ACTION ITEM
Say how many lines of the listing below include the word "photomicrograph", with no other output.

-------- PROVIDED INFORMATION

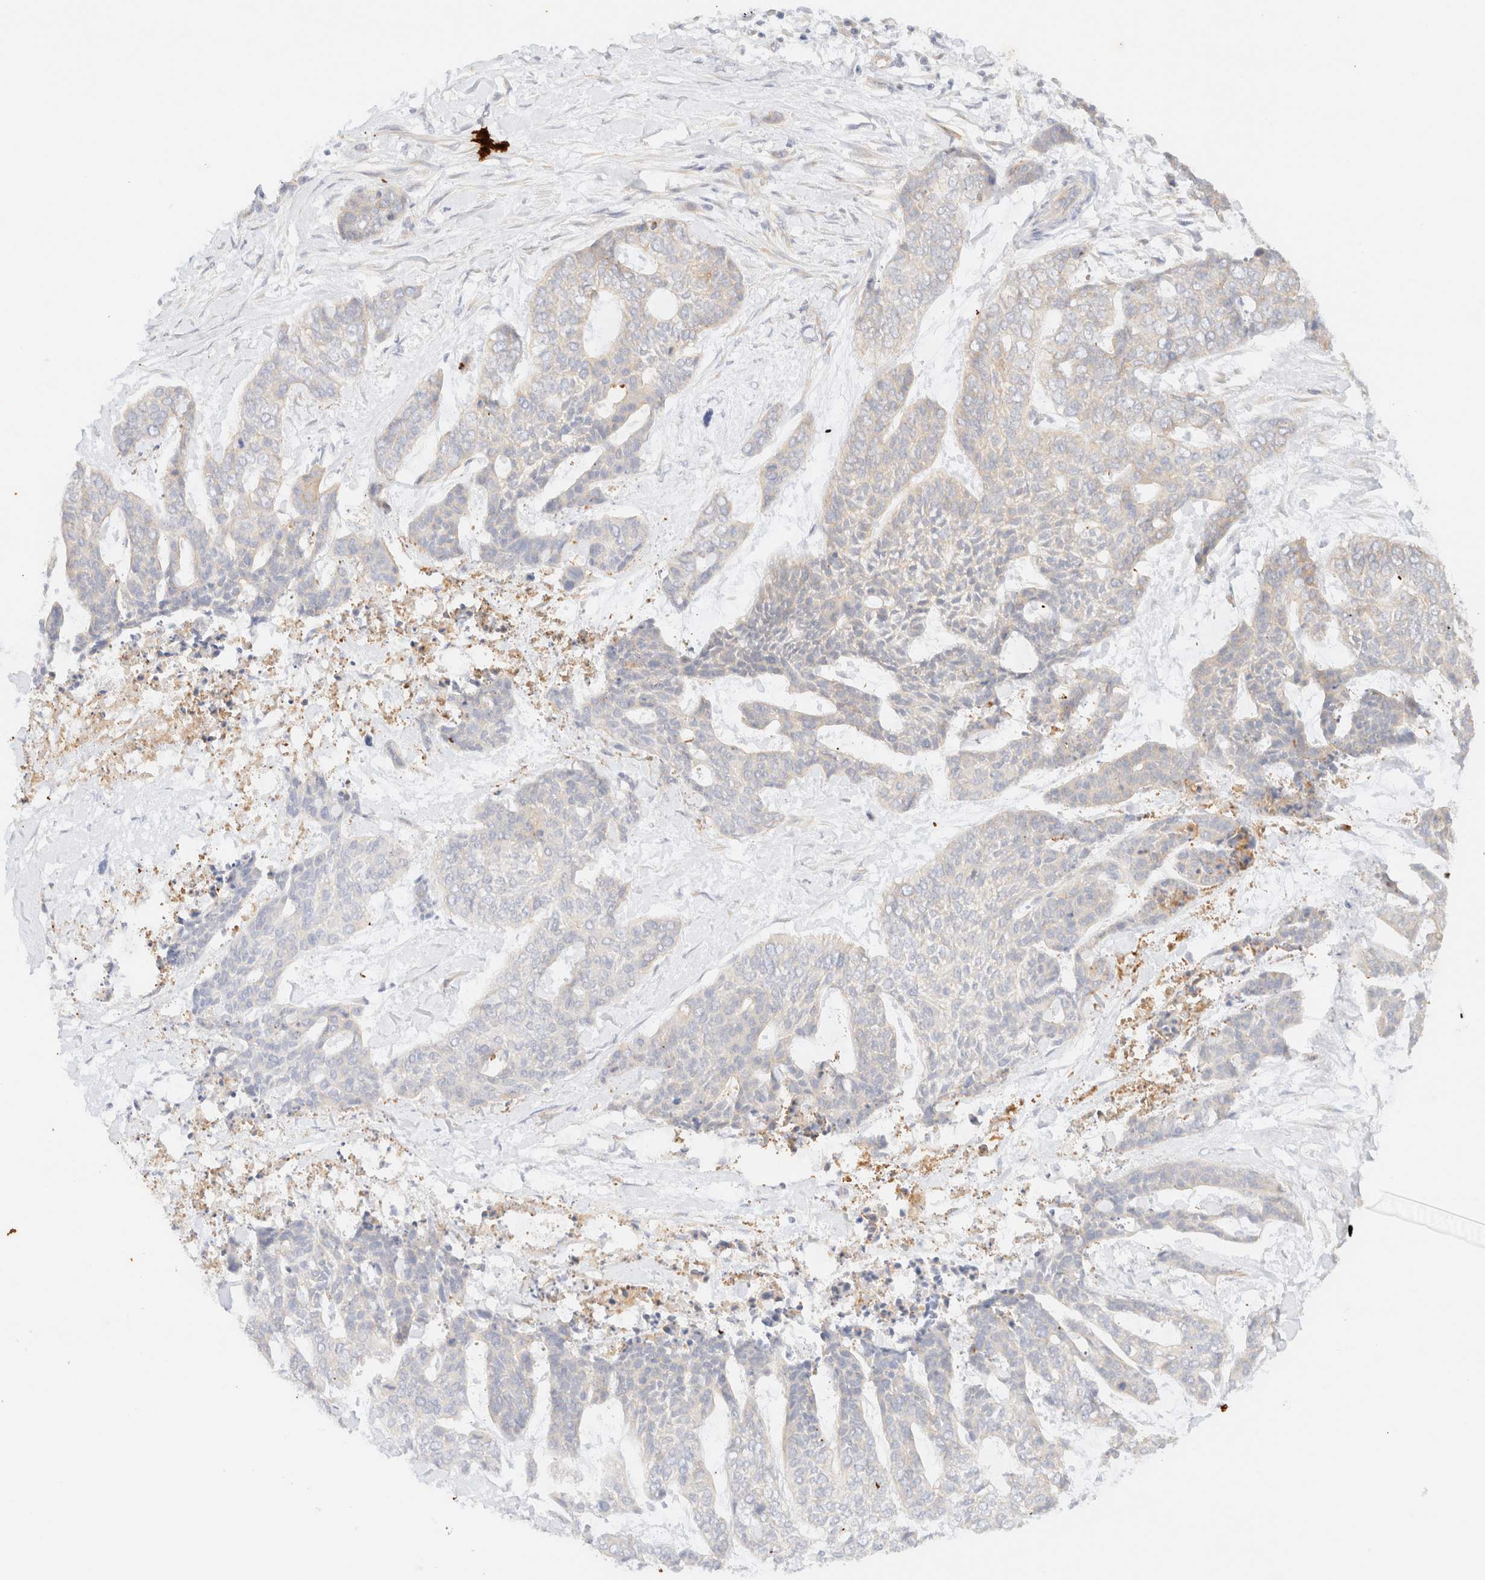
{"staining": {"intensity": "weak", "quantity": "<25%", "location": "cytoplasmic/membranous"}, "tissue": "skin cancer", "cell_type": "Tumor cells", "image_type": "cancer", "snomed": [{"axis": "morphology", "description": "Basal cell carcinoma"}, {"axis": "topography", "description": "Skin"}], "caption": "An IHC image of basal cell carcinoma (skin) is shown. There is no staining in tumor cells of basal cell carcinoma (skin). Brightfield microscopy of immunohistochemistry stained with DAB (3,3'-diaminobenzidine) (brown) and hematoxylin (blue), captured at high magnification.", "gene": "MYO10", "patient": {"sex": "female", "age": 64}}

----------------
-------- PROVIDED INFORMATION

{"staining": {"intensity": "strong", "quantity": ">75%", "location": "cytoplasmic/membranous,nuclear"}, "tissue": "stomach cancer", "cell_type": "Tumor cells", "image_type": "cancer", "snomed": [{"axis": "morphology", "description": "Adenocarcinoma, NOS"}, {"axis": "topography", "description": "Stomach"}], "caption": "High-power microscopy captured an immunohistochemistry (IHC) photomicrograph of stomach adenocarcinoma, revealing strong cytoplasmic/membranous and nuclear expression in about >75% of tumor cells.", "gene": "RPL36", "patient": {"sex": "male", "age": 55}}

----------------
-------- PROVIDED INFORMATION

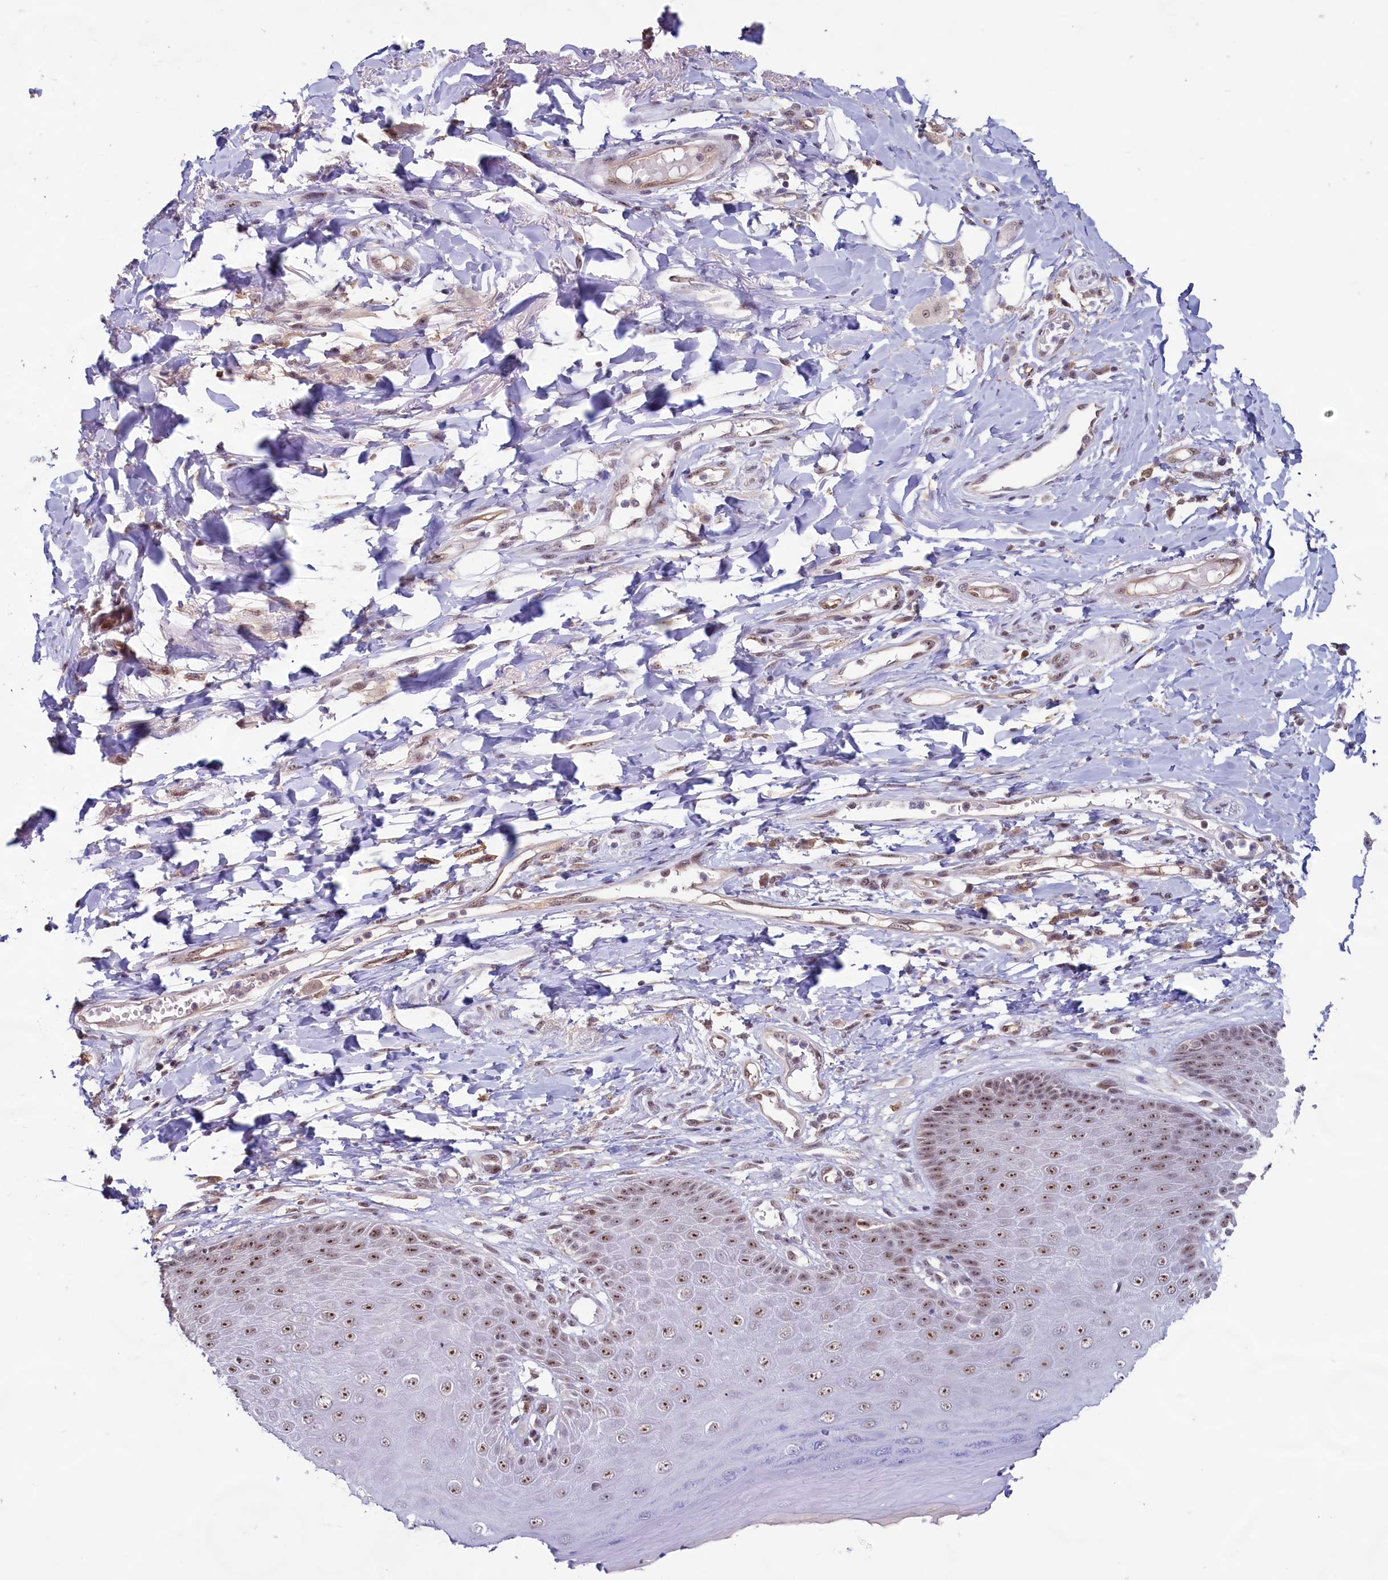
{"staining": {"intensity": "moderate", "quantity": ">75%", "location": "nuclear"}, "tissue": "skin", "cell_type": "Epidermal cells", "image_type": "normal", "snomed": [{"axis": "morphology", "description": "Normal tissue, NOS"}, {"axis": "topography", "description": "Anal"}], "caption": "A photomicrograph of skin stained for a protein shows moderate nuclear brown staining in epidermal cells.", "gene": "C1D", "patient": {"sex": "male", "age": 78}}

----------------

ANSWER TO THIS TASK
2